▶ _GIVEN DATA_

+++

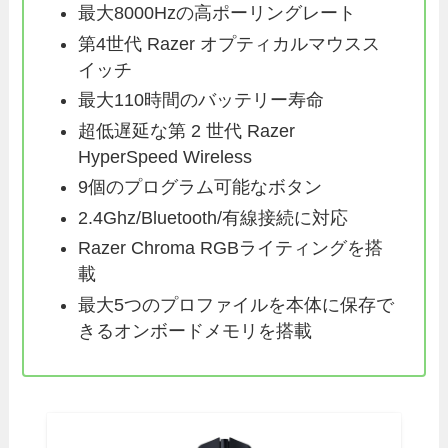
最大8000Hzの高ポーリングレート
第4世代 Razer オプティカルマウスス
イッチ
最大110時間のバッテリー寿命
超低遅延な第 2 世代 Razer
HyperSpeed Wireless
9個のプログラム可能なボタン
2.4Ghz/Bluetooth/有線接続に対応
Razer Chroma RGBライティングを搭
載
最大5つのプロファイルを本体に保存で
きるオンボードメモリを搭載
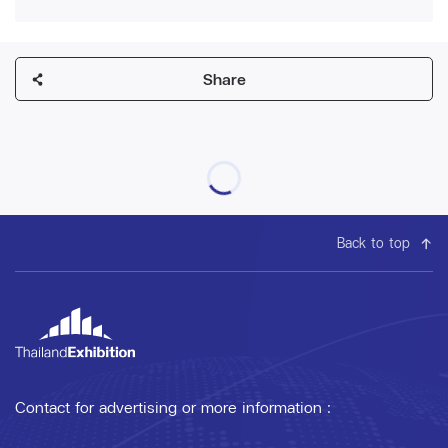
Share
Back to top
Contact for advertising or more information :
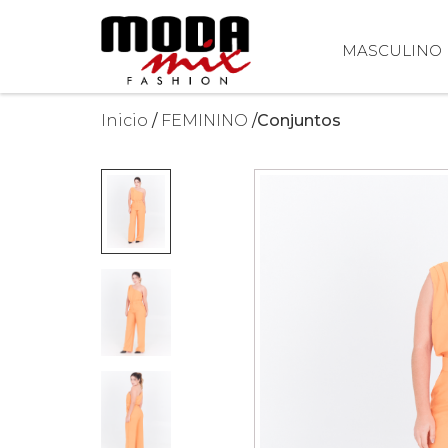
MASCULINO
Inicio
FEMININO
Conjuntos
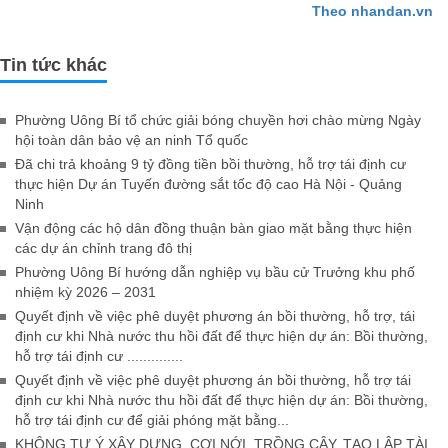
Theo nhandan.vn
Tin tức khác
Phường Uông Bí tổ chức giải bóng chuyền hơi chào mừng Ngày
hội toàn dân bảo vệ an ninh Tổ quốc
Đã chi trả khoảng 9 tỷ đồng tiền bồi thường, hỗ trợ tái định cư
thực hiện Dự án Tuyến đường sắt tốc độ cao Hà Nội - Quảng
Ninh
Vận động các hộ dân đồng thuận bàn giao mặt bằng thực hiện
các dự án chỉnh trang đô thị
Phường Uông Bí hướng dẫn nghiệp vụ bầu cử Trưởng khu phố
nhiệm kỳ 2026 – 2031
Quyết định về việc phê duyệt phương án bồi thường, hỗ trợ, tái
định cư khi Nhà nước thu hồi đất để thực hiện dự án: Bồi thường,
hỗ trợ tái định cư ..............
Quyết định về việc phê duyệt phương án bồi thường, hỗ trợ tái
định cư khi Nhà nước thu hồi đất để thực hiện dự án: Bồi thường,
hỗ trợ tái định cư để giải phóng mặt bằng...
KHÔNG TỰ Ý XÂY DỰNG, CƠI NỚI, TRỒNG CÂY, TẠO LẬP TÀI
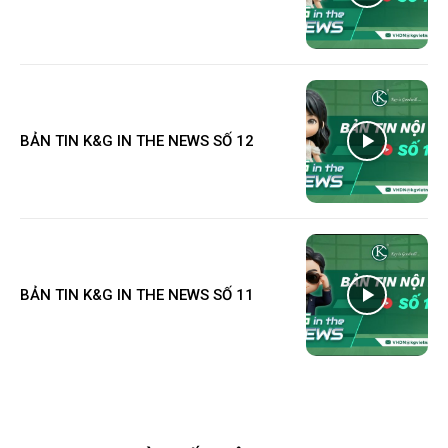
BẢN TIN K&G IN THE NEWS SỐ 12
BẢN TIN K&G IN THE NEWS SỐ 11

+++

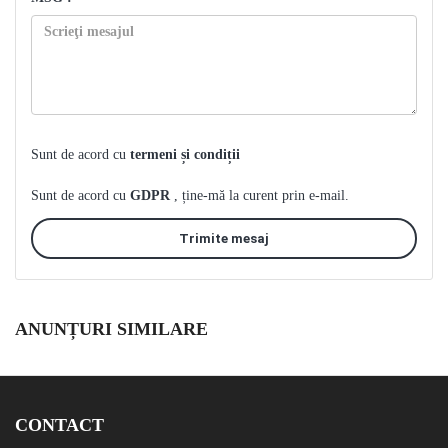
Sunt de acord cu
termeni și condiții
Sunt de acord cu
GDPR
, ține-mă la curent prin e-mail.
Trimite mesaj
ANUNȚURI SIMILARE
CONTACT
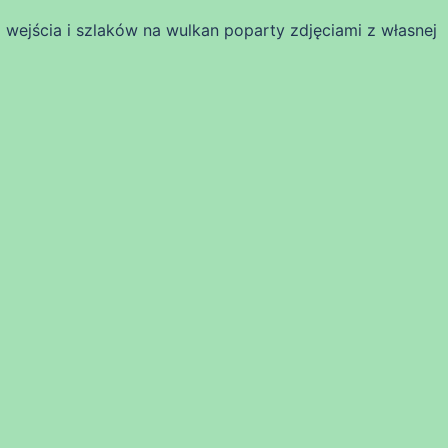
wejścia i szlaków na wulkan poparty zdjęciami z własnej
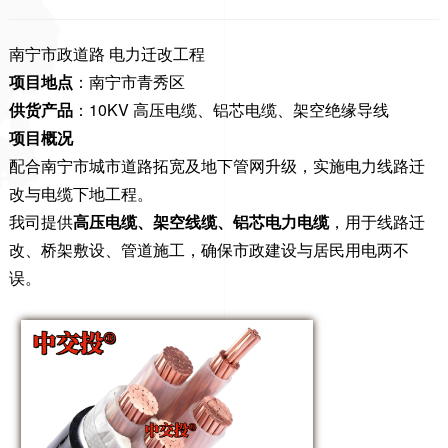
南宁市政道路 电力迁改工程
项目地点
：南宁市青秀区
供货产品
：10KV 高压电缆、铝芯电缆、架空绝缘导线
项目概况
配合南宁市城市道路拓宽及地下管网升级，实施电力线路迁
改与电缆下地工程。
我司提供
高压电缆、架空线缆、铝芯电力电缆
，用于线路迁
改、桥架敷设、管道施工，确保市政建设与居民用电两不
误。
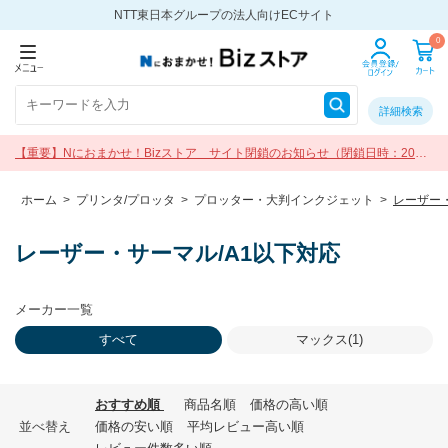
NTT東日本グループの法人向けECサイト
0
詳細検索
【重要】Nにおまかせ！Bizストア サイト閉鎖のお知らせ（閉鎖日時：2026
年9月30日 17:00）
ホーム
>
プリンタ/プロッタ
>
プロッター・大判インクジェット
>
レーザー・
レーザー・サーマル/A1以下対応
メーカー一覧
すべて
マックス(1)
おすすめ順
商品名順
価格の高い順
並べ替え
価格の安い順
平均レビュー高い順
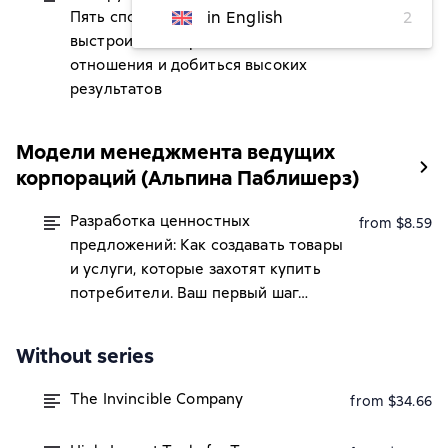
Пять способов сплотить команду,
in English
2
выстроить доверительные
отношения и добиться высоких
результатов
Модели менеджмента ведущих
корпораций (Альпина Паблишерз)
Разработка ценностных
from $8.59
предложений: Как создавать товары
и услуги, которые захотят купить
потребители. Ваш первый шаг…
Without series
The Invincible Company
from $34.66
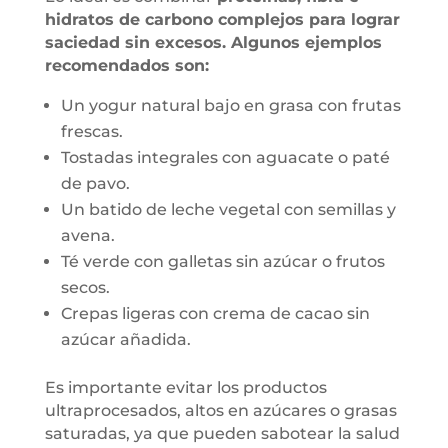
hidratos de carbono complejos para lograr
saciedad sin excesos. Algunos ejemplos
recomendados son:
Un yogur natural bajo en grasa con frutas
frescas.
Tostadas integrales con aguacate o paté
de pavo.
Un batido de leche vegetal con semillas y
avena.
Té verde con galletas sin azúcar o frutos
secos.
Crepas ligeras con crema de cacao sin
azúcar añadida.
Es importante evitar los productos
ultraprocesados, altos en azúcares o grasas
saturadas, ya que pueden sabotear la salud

+++

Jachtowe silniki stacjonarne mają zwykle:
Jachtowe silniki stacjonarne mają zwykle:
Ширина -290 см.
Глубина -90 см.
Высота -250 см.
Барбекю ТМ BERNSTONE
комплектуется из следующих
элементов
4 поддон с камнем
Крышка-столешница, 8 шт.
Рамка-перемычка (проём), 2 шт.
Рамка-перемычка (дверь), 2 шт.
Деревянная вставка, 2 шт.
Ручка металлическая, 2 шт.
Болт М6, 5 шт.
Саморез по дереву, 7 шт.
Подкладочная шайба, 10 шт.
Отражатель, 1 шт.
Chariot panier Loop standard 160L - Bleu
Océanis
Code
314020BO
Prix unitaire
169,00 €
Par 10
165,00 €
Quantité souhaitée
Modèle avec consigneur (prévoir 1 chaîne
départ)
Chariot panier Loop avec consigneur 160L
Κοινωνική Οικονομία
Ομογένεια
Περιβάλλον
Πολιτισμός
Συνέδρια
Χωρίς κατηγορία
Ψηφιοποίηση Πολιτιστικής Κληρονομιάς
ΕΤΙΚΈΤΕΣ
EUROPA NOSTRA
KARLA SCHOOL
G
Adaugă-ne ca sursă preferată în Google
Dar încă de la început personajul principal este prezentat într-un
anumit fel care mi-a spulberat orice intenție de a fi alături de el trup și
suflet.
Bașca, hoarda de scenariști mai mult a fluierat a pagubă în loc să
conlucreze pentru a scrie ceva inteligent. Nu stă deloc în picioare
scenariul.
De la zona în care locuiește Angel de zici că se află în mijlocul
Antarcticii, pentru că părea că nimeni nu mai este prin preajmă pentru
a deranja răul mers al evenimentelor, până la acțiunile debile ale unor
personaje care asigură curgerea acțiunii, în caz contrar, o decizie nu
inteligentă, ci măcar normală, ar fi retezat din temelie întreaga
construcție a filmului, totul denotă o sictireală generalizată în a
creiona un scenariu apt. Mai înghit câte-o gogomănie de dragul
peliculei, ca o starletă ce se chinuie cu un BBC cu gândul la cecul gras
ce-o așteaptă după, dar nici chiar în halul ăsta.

+++

▶ _THE PROBLEM_
Copy range, inclusive: the line holding "peliculei, ca o" to the line holding "ce-o așteaptă după, dar". Reproduce exactly those lines of the records above and no others.

▶ _SOLVED EXERCISE_
peliculei, ca o starletă ce se chinuie cu un BBC cu gândul la cecul gras
ce-o așteaptă după, dar nici chiar în halul ăsta.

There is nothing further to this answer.